Failed or ruined non-states are commonplace. Angola, Liberia, Burundi, Sierra Leone, Ivory Coast, Central African Republic, southern Sudan, and the Republic of Congo are all emerging from ghastly fighting, all of it internally driven. The challenges each faces even to reach normal levels of African underdevelopment border on the intractable. Conflicts of varying degrees of destructiveness continue in western Sudan (Darfur), between Sudan and Chad, in northern Uganda with the Lord’s Resistance Army, in Somalia, throughout the vast Democratic Republic of the Congo (aided and abetted by Rwanda and Uganda). Nigeria is in a state of imminent implosion. The resumption of war between Ethiopia and Eritrea is a distinct possibility. Across southern Africa, the spread of hiv/aids threatens the very existence of Lesotho, Swaziland, Botswana, and Zambia; South Africa, whose well-being is key to Africa’s future, has more hiv/aids sufferers than anywhere else on earth save for India.
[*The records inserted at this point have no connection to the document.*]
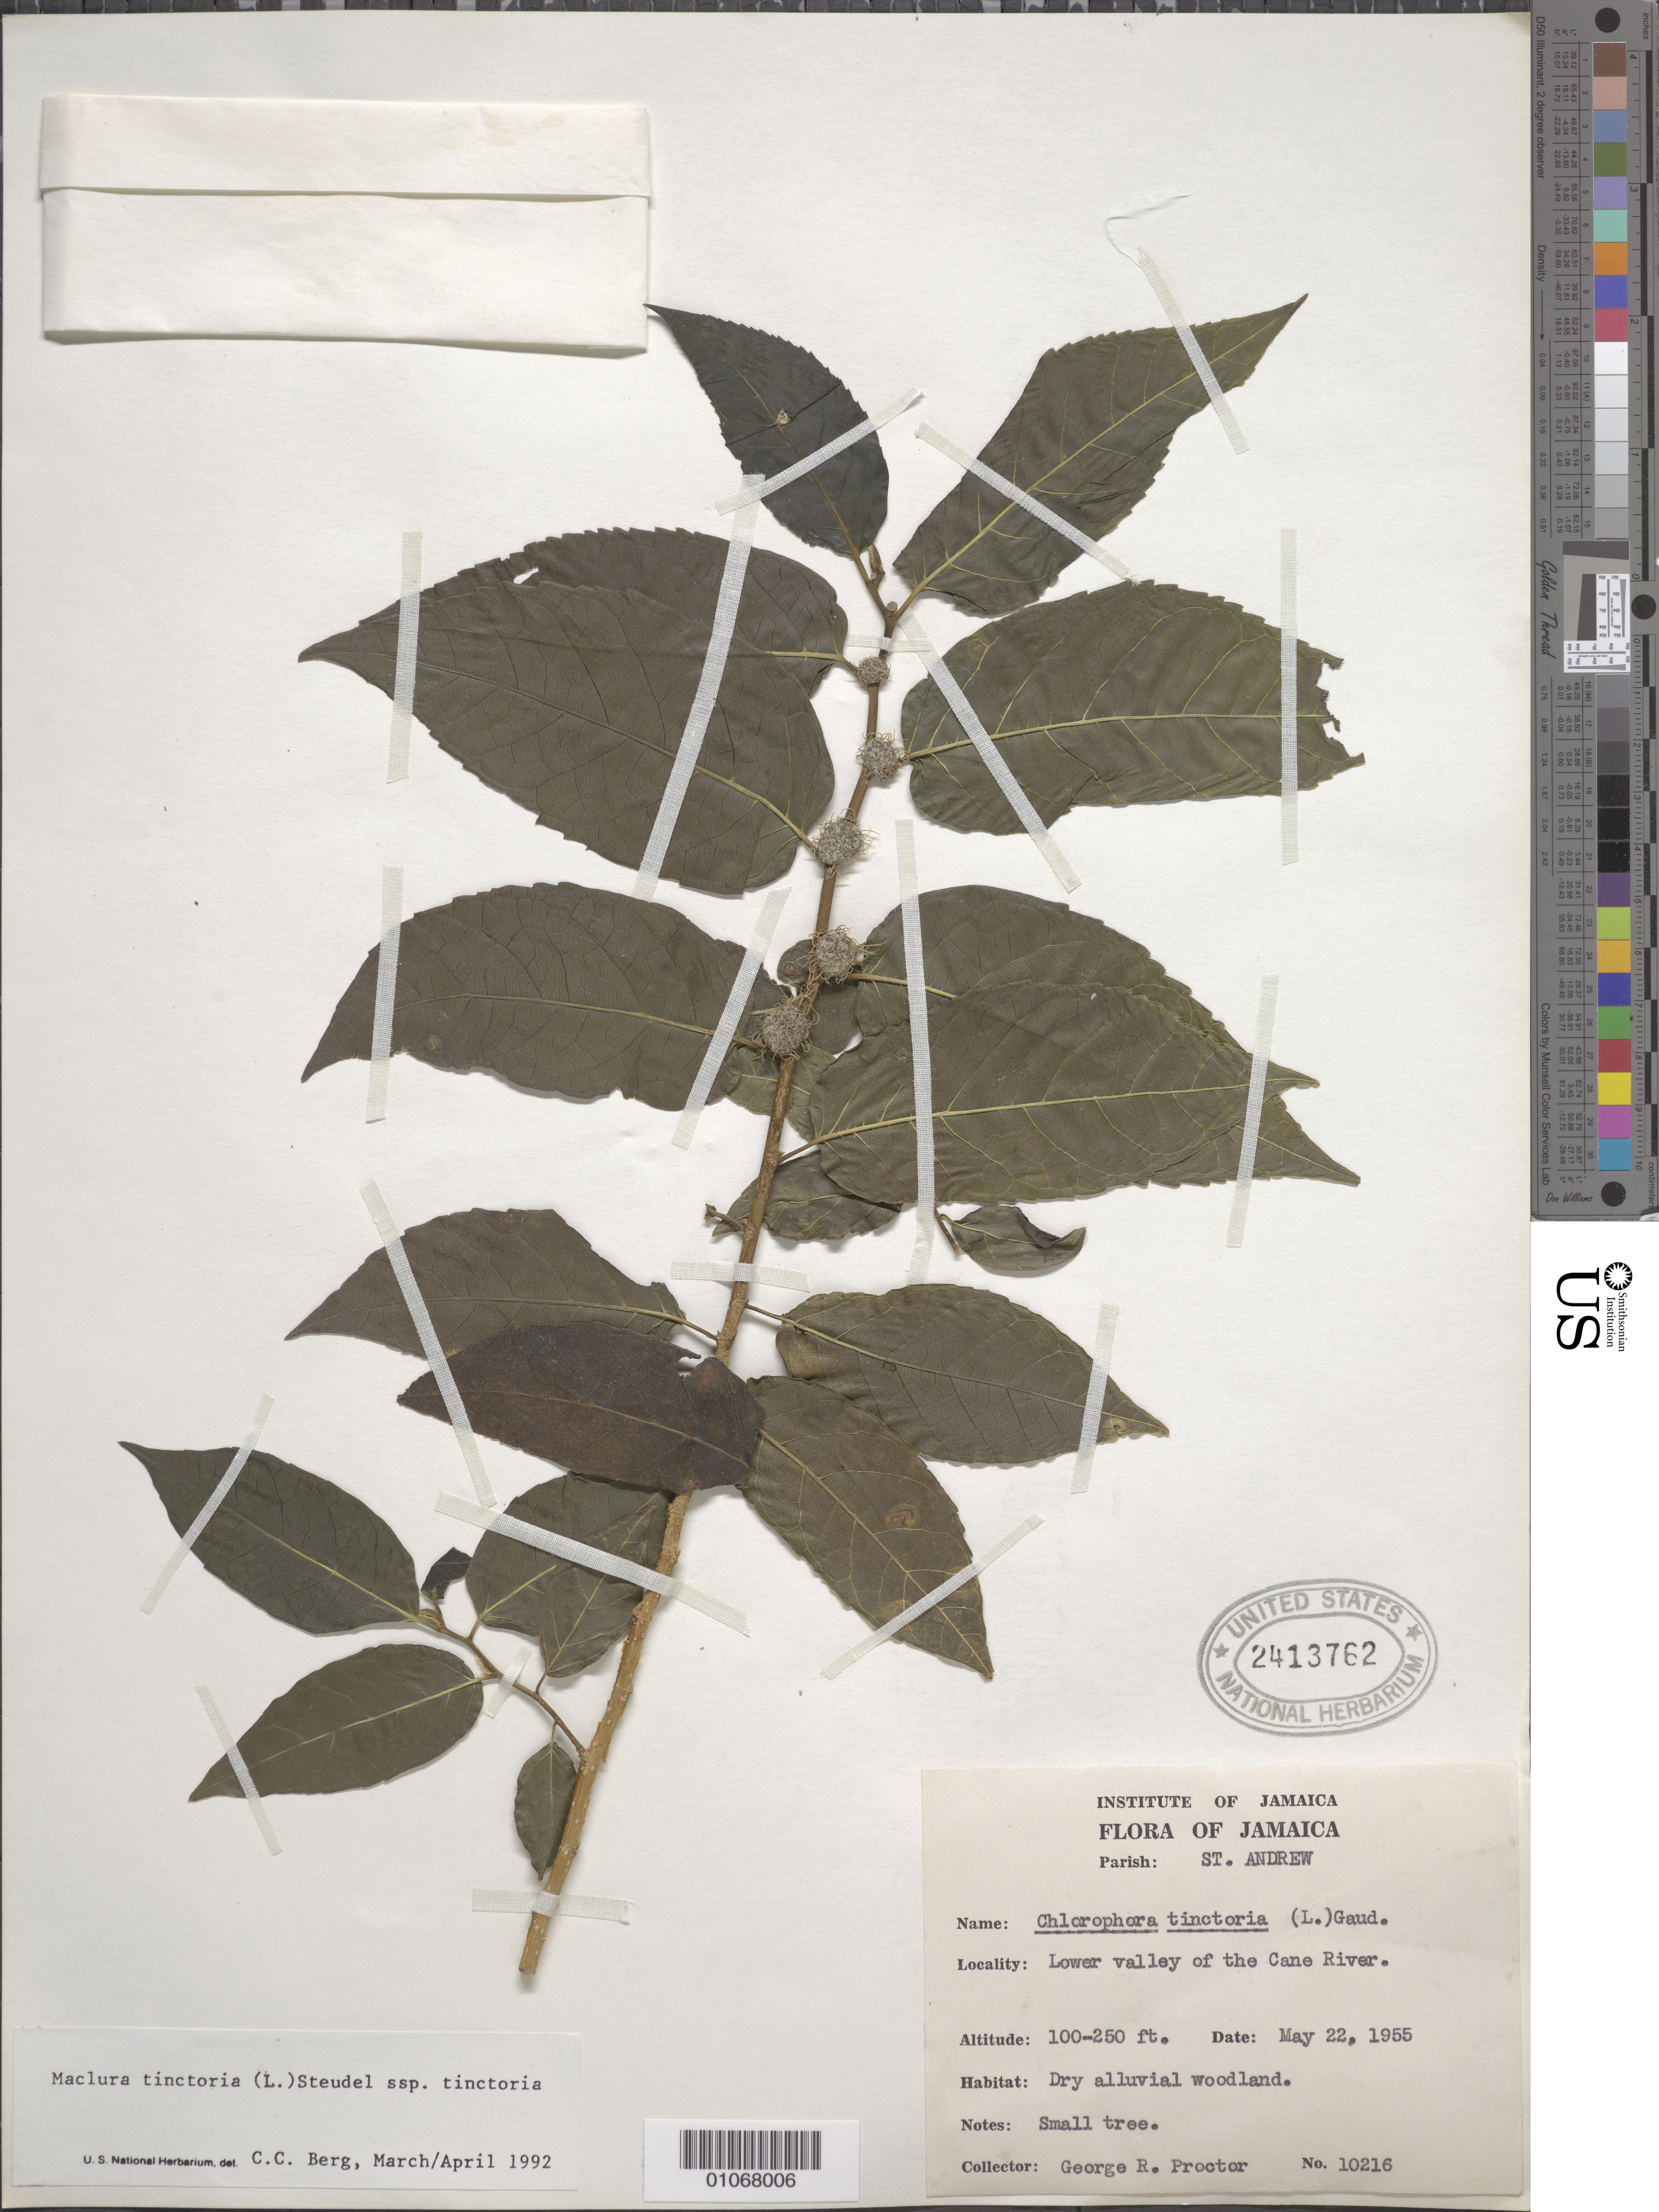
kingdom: Plantae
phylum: Tracheophyta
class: Magnoliopsida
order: Rosales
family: Moraceae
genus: Chlorophora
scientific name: Chlorophora tinctoria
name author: (L.) Gaudich. ex Benth.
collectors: G. R. Proctor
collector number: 10216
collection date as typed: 22 May 1955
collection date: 1955-05-22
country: Jamaica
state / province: Saint Andrew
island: Jamaica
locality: Lower valley of the Cane river.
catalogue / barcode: US 2413762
Perhaps the most depressing phenomenon is the situation of girls and women. Many African countries boast the most egalitarian protocols and regulations imaginable promoting the status of women. Rwanda’s parliament has a higher percentage of women members than any other country in the world. Africa has produced a significant number of powerhouse women as well as impressive feminist ngos. Yet the distance between this development and the reality facing the majority of African women seems unbridgeable. In many African countries, in fact, women have no rights at all — they are regarded by customary law as minors, their lives in the hands of their husbands. From legal status to education to manual labour to social obligations to family responsibilities to sexual victimization, life for many, perhaps most, African girls and women is truly Hobbesian.

This portrait, of course, is not the entire reality of Africa today. The continent is endlessly diverse, and all generalizations have exceptions. Hundreds of millions of Africans are just like the majority of people everywhere — hardworking, trying to cope, and full of the multiple complexities of our species. Nonetheless, it’s virtually impossible not to be stunned by the pages and pages of horrid news that constitute the reality of modern-day Africa in a way that’s not true of any other part of the world. In the forty-odd years since my first visit, the dream of a continent that would show the rest of us new possibilities for the human condition has turned into a grotesque nightmare.

How do we account for Africa’s plight and what should be done? The conventional wisdom is that the problem is African and the solution is for the rich, white Western world to save Africa from itself, its leaders, its appetites, and its apparent incapacity for civilization. We give, they take. We’re active and entrepreneurial, they’re passive and dependent. We help, they’re helpless.

There is in this neat equation more than a hint of centuries-old racist attitudes toward Africans, our era’s version of the white man’s burden. But there’s an alternative perspective on the “African problem,” one that is not nearly as self-congratulatory and dishonest. This interpretation says that rather than being the solution to Africa’s plight, Westerners are a very substantial part of the problem and have been for centuries. None of this condones or justifies African malfeasance. But it does help to explain it and to indicate different directions that need to be taken if Africa is to find its path to a better future.